## Task prompt
Using the entries below, write out the line with "Naturally, this becomes", the line with "Finally a smart", and every line in between, exactly as each is written.

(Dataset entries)
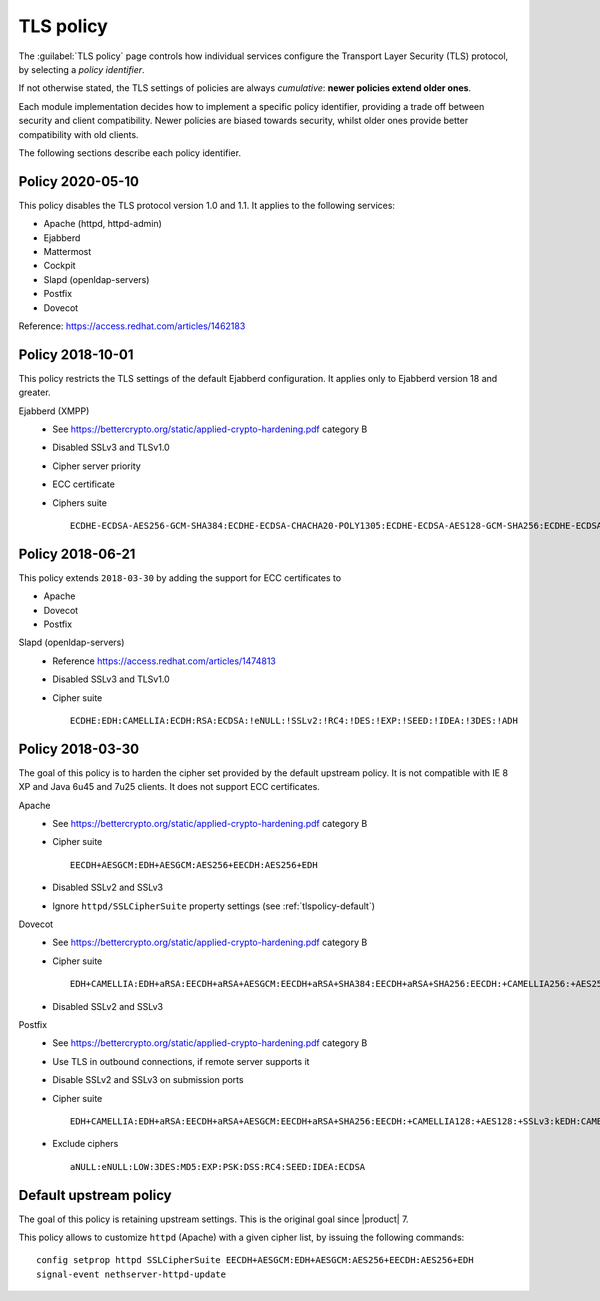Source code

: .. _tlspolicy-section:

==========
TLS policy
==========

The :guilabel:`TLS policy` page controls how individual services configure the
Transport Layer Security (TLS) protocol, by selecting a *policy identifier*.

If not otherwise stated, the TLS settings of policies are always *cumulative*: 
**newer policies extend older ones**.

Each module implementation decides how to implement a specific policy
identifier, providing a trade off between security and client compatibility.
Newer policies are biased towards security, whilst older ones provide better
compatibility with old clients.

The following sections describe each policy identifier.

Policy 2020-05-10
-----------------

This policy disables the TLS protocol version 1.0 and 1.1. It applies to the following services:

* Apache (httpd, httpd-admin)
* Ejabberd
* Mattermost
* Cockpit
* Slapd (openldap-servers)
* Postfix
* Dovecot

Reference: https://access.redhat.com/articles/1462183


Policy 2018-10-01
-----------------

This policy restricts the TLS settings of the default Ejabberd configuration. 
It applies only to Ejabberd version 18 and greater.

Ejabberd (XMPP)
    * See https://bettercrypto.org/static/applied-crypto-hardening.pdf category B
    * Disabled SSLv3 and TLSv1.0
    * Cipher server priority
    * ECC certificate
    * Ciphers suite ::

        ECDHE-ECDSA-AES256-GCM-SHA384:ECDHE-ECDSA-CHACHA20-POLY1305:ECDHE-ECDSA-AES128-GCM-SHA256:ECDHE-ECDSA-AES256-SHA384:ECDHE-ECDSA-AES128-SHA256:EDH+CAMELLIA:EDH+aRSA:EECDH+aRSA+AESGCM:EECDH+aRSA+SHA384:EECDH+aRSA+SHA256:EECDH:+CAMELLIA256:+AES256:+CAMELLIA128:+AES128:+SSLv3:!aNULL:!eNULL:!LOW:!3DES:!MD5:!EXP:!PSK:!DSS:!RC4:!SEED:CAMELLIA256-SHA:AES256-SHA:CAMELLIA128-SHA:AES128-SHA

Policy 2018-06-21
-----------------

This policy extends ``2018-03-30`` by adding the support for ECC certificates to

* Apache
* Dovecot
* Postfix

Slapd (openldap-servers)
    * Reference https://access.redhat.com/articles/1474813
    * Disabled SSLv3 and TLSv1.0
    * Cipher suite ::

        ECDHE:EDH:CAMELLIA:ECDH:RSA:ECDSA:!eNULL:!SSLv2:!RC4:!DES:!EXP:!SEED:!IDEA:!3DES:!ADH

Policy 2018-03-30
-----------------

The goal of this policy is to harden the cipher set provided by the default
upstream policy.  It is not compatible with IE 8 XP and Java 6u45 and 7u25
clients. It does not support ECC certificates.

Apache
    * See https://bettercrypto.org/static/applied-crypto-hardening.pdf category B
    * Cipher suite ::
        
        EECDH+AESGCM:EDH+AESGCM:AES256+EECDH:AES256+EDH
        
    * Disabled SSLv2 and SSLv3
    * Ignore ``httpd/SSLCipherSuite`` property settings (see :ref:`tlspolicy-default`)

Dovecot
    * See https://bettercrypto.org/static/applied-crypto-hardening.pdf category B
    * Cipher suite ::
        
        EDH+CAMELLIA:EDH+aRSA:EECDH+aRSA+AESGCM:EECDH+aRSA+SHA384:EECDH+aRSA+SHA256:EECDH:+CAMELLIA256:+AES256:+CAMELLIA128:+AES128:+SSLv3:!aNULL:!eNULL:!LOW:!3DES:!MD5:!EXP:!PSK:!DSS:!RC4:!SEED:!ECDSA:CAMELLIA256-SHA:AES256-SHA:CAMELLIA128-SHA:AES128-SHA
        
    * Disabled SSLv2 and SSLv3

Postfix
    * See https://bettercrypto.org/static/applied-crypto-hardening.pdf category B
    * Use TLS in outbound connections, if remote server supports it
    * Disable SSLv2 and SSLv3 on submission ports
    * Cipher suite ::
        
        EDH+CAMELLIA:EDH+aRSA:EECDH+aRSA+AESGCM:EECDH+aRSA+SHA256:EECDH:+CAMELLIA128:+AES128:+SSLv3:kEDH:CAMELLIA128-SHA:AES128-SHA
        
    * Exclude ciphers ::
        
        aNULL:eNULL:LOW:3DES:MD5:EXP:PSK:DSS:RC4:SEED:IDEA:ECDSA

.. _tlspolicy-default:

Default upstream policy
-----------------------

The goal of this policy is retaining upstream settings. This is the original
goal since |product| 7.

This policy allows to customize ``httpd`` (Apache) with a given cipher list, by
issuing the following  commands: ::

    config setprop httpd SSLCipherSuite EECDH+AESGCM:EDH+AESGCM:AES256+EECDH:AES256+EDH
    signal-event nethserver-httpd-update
...
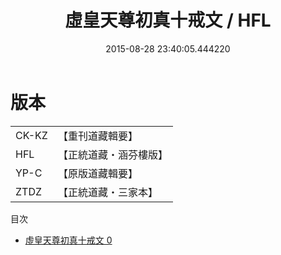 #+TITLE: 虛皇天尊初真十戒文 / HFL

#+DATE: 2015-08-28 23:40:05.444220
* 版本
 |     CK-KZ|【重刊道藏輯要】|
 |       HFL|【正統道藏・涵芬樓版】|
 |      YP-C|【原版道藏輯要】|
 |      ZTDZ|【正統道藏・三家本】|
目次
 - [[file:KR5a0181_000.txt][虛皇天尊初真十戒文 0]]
---
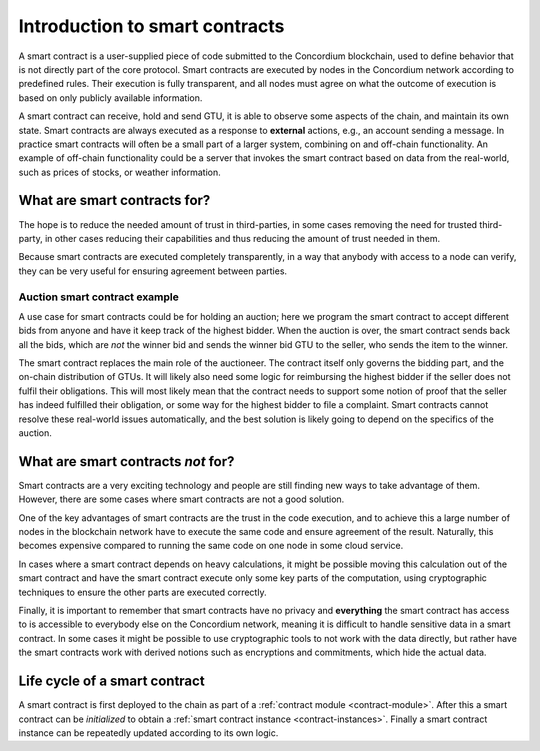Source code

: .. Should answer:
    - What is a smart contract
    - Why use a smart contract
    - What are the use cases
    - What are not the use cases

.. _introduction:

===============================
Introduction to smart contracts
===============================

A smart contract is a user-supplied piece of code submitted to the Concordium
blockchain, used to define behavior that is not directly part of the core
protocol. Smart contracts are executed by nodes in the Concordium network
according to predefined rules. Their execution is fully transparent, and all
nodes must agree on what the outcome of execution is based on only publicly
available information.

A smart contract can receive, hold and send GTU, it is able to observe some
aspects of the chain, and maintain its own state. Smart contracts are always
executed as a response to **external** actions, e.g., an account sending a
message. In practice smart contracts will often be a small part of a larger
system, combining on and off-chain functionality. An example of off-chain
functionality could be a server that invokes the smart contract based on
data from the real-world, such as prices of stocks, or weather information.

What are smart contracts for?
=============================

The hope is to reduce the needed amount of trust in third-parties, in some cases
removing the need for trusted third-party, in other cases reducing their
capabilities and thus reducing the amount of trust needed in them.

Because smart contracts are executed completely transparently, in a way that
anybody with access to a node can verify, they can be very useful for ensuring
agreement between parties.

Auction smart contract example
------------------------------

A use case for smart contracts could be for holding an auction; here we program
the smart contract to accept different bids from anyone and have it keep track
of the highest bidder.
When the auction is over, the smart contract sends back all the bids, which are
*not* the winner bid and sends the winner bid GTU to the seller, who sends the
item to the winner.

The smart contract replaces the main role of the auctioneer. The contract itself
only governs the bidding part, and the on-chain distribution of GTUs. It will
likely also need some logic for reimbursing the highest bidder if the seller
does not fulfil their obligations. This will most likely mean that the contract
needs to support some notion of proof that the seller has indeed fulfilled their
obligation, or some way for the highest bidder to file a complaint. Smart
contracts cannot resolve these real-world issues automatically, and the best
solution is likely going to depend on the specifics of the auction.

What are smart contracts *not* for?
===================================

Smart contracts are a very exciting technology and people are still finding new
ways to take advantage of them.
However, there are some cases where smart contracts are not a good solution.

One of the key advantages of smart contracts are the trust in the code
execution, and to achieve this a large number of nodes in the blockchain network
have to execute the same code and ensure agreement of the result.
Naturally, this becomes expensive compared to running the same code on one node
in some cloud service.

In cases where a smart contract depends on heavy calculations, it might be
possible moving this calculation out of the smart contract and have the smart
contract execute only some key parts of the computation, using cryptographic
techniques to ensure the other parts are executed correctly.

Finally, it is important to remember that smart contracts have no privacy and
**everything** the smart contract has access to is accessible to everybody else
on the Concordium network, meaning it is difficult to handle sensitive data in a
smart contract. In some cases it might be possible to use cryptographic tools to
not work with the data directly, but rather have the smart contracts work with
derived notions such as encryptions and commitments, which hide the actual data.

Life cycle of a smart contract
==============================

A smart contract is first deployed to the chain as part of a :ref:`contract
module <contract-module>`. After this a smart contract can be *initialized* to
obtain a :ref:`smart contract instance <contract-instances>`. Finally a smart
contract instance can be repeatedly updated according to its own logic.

## Answer to the problem
Naturally, this becomes expensive compared to running the same code on one node
in some cloud service.

In cases where a smart contract depends on heavy calculations, it might be
possible moving this calculation out of the smart contract and have the smart
contract execute only some key parts of the computation, using cryptographic
techniques to ensure the other parts are executed correctly.

Finally, it is important to remember that smart contracts have no privacy and
**everything** the smart contract has access to is accessible to everybody else
on the Concordium network, meaning it is difficult to handle sensitive data in a
smart contract. In some cases it might be possible to use cryptographic tools to
not work with the data directly, but rather have the smart contracts work with
derived notions such as encryptions and commitments, which hide the actual data.

Life cycle of a smart contract
==============================

A smart contract is first deployed to the chain as part of a :ref:`contract
module <contract-module>`. After this a smart contract can be *initialized* to
obtain a :ref:`smart contract instance <contract-instances>`. Finally a smart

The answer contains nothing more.